General characteristics
- Displacement: 560 long tons (569 t)
- Length: 210 ft 9 in (64.24 m)
- Beam: 31 ft 1 in (9.47 m)
- Draft: 5 ft 7 in (1.70 m)
- Speed: 16 knots (18 mph; 30 km/h)
- Complement: 65
- Armament: 2 × 3 in (76 mm) guns; 10 × .30 caliber machine guns;

= USS Mindanao (PR-8) =

Gunboat of the United States Navy

The first USS Mindanao (PR‑8) was a river gunboat in the service of the United States Navy before and during World War II.

==Construction and commissioning==
Mindanao was laid down as patrol gunboat PG-48 on 20 November 1926, by Kiangnan Dock and Engineering Works, Shanghai, China; launched on 28 September 1927; reclassified as river gunboat PR-8; sponsored by Mrs. E. A. McIntyre, wife of Lieutenant Commander McIntyre; and commissioned at Shanghai on 10 July 1928.

==River patrol in China==
Departing Shanghai on 28 July 1928, Mindanao conducted shakedown up the Yangtze River, steaming to Chongqing and Wanxian and returning downstream to Shanghai on 31 August. The gunboat stood out again on 10 September to return to Wanxian and take up station. Arriving on 22 September, the ship remained there on Yangtze Patrol convoy duty until sailing back to Shanghai for fuel and repairs on 28 December. She underwent overhaul until 21 March 1929, and then cruised upriver on patrol, returning intermittently to Shanghai to investigate political conditions. On 2 May, the warship called for Hong Kong and thence to Canton, arriving 14 June where she became flagship of the South China Patrol Force, U.S. Asiatic Fleet. For the next 12½ years, Mindanao cruised the southern coast of China, based alternately at Hong Kong and Canton, protecting American and Allied interests in China and suppressing piracy. In October 1938, following the Japanese invasion of southern China and seizure of Canton, she commenced operations to guard American neutrality.

==World War II service==
On 2 December 1941 — as Japanese aggression was expected shortly and the small, lightly armed ship could not hope to combat the overwhelming odds facing her in China — the gunboat received orders to sail to the Philippines with Luzon Stevedoring tugboat Ranger to catch up with her later. Though designed only for river travel, the valiant craft put to sea from Hong Kong on 4 December. Bucking heavy winds and high seas, she stubbornly remained on course for Luzon. At 03:40 on the night of 8 December, she received word of the Japanese attack on Pearl Harbor. Immediately going to general quarters, the crew remained near their guns throughout the passage, and on 9 December intercepted and sank a small Japanese trawler (South Advance Maru No. 3), 50 miles northwest of Bolinao, Pangasinan at , taking 10 prisoners-of-war, among the first taken by Americans in World War II (the first POW was Kazuo Sakamaki, sole survivor of the midget submarine attack on Pearl Harbor). Mindanao concluded this dangerous and eventful voyage upon arrival at Manila Bay the next day.
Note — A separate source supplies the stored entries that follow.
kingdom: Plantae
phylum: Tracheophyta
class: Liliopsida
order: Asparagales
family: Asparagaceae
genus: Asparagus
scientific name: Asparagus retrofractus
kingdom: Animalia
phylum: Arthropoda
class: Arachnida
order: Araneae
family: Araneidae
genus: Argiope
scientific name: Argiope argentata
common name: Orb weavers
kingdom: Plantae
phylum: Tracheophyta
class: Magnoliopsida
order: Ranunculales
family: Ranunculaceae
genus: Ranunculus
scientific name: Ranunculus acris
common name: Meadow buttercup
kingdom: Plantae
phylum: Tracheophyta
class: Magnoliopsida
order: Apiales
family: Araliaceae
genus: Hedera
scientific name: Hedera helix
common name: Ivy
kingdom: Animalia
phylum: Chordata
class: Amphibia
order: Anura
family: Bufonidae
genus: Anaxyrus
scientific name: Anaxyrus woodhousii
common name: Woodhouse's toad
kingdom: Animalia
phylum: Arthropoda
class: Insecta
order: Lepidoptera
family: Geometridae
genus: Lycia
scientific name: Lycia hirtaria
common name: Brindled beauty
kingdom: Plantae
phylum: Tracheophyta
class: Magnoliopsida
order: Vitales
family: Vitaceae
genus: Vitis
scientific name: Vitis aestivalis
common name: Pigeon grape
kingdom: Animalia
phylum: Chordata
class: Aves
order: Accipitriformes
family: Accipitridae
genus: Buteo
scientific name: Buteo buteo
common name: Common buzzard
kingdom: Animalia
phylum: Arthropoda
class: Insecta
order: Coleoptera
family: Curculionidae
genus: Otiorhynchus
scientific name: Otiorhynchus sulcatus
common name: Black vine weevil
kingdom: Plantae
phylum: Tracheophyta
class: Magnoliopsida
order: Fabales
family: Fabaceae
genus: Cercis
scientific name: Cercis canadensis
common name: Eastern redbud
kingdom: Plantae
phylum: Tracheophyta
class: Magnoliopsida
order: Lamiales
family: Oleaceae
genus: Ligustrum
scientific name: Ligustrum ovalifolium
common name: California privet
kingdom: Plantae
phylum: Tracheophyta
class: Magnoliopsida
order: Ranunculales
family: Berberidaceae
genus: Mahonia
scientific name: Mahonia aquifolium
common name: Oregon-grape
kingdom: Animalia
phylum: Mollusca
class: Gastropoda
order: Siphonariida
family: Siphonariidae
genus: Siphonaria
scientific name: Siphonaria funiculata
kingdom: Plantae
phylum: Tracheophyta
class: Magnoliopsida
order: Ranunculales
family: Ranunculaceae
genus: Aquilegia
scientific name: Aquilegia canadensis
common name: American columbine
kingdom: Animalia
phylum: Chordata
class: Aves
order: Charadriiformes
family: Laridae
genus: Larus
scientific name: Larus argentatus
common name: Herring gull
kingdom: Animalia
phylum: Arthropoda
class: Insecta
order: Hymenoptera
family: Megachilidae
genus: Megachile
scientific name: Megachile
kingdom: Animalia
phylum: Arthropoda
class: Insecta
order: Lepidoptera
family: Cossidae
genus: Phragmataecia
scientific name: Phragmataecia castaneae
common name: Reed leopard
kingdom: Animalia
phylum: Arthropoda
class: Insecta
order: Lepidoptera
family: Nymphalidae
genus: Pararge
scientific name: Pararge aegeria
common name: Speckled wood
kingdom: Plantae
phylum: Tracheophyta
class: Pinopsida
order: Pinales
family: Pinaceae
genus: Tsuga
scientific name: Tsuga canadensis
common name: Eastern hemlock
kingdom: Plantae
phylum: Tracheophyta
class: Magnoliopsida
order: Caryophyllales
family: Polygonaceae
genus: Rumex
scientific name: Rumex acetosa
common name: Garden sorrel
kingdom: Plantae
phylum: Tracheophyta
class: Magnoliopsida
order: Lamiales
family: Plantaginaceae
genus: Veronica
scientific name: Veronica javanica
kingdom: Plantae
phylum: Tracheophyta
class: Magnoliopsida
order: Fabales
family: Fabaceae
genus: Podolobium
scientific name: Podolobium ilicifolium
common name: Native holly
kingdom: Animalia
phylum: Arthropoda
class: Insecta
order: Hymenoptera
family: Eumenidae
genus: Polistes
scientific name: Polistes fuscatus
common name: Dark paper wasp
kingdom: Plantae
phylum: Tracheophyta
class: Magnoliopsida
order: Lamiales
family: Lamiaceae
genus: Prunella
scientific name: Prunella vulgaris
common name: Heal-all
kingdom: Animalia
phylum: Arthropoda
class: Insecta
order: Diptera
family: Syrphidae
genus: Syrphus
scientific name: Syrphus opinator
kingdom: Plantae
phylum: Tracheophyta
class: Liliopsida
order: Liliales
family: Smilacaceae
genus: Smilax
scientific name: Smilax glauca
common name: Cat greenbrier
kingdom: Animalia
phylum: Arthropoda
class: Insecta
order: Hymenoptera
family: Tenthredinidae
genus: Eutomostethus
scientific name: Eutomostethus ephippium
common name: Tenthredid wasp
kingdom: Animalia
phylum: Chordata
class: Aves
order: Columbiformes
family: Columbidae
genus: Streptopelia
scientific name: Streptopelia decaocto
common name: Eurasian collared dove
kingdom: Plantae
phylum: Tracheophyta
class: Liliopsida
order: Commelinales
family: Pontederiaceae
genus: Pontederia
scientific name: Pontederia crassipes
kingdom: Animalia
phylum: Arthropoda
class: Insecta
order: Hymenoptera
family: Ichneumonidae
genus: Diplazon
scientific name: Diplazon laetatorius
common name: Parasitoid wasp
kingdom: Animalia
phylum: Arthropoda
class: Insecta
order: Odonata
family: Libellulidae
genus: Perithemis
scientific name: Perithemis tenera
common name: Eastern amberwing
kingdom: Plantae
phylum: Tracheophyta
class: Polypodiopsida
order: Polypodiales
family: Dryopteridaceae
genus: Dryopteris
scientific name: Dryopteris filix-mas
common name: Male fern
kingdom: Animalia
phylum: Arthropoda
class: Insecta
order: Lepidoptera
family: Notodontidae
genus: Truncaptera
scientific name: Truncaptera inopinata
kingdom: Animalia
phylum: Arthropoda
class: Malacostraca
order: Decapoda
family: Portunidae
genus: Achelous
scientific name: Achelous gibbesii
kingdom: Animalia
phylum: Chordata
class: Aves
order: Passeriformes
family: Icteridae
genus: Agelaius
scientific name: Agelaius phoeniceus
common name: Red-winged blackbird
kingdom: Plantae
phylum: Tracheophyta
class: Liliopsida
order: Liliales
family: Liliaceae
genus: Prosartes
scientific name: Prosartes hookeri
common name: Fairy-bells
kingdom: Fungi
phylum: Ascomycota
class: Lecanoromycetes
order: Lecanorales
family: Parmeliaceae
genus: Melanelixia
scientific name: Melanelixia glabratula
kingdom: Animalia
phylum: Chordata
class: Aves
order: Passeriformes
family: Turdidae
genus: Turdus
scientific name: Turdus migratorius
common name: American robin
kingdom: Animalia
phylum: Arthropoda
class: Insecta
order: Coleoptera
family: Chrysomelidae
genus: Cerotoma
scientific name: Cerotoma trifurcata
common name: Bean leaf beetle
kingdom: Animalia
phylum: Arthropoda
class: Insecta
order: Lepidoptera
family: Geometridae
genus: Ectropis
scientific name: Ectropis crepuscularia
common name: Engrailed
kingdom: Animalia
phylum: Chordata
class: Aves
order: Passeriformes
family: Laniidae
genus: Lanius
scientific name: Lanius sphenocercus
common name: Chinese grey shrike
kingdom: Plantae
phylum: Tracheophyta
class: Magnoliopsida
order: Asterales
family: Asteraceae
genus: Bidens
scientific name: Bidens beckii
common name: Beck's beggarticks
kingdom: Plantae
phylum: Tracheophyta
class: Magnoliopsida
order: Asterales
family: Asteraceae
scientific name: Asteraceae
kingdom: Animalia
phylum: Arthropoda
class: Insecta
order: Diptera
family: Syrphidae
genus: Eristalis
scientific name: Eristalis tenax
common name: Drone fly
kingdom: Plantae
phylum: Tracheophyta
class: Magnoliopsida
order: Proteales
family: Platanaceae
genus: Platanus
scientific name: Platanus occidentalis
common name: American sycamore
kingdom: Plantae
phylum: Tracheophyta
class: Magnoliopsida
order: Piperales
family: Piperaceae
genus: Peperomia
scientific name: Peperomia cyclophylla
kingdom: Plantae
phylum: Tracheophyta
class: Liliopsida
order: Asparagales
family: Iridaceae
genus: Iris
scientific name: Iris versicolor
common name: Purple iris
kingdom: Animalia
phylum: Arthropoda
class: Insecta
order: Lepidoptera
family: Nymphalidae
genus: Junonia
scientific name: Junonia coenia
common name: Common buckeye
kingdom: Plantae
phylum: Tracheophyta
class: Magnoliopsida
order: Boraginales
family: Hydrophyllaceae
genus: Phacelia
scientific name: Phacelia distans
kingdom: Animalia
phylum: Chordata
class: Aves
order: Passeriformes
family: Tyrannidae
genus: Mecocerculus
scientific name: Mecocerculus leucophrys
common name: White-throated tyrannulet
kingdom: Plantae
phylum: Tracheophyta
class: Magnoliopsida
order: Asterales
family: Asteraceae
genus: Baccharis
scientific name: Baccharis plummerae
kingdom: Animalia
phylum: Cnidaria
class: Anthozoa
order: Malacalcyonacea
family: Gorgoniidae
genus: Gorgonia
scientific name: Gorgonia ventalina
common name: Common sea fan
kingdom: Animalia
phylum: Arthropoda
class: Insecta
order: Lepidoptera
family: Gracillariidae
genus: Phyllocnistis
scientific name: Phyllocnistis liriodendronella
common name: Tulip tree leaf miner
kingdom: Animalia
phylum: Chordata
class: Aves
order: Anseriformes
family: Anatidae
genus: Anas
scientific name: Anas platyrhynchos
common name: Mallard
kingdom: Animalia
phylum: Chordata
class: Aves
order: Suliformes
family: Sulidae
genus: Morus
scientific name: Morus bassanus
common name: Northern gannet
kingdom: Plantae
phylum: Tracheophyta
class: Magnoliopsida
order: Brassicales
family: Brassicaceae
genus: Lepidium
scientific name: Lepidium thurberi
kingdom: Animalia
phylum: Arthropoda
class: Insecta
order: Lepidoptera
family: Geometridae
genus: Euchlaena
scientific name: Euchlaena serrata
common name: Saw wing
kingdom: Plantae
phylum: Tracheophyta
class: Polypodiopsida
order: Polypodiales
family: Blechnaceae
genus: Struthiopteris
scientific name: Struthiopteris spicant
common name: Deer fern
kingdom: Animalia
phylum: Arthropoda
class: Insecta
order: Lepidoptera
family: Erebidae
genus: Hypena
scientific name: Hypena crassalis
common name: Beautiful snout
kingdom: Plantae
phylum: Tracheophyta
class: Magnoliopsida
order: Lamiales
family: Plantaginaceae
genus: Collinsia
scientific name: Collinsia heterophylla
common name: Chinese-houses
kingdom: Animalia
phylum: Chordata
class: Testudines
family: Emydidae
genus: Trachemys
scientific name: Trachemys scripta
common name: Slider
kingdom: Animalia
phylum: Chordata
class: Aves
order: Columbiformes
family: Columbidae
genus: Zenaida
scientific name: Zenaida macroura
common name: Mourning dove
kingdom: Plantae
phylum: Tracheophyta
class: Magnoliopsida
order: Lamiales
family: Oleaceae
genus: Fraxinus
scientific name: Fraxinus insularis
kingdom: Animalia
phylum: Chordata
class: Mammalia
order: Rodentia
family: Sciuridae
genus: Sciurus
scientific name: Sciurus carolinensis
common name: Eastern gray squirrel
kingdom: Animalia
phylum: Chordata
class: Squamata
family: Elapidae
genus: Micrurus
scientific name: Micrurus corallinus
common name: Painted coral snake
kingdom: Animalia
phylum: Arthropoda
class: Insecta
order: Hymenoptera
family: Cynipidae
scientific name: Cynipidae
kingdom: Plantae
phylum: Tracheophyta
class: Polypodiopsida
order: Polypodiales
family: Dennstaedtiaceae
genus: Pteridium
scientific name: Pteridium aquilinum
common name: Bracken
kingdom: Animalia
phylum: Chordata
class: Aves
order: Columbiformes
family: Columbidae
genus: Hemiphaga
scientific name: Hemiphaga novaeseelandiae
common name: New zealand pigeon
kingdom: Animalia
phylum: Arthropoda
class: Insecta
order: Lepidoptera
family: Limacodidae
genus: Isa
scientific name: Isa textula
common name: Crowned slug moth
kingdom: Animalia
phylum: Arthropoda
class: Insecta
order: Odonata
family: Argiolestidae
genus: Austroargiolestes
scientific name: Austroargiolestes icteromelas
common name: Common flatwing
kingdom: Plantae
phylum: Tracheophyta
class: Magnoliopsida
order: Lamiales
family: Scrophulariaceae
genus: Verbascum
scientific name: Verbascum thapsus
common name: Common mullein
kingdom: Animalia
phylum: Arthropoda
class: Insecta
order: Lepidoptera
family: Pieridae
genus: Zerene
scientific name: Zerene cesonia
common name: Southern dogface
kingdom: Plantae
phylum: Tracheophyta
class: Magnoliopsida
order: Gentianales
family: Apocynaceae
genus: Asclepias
Assigned to inshore patrol and guard duty in Manila Bay, the gunboat acted as station ship in connection with the minefield channels near Corregidor until the end of December 1941, and then took nightly turns with China river gunboats and patrolling east of Bataan. The shortage of fuel in the Philippines ended these patrols in early March, and the ships instead took turns watching for Japanese small craft at a position 3 miles east of Corregidor. On the afternoon of 25 March, they engaged nine enemy boats.

On the night of 5 April, during the Battle of Bataan, the Mindanao and Oahu engaged the Japanese 21st Independent Engineer Regiment sailing south off Bataan's east coast, sinking several enemy craft.

Mindanao harassed enemy artillery east of Bataan on 6 April. The same day, the gunboat helped rescue some 60 American soldiers from both shore artillery and enemy aircraft. The ship repeatedly closed the beach to support small boats embarking the soldiers.

When the naval situation in Manila Bay appeared hopeless, Mindanao’s crew was ordered ashore on 10 April to help defend Fort Hughes. Hit by shell fire the same day, the gunboat was stripped of all useful gear. On 2 May 1942, after suffering an aerial bomb hit in the engine room, she was sunk to prevent capture.

Mindanao received one battle star for World War II service.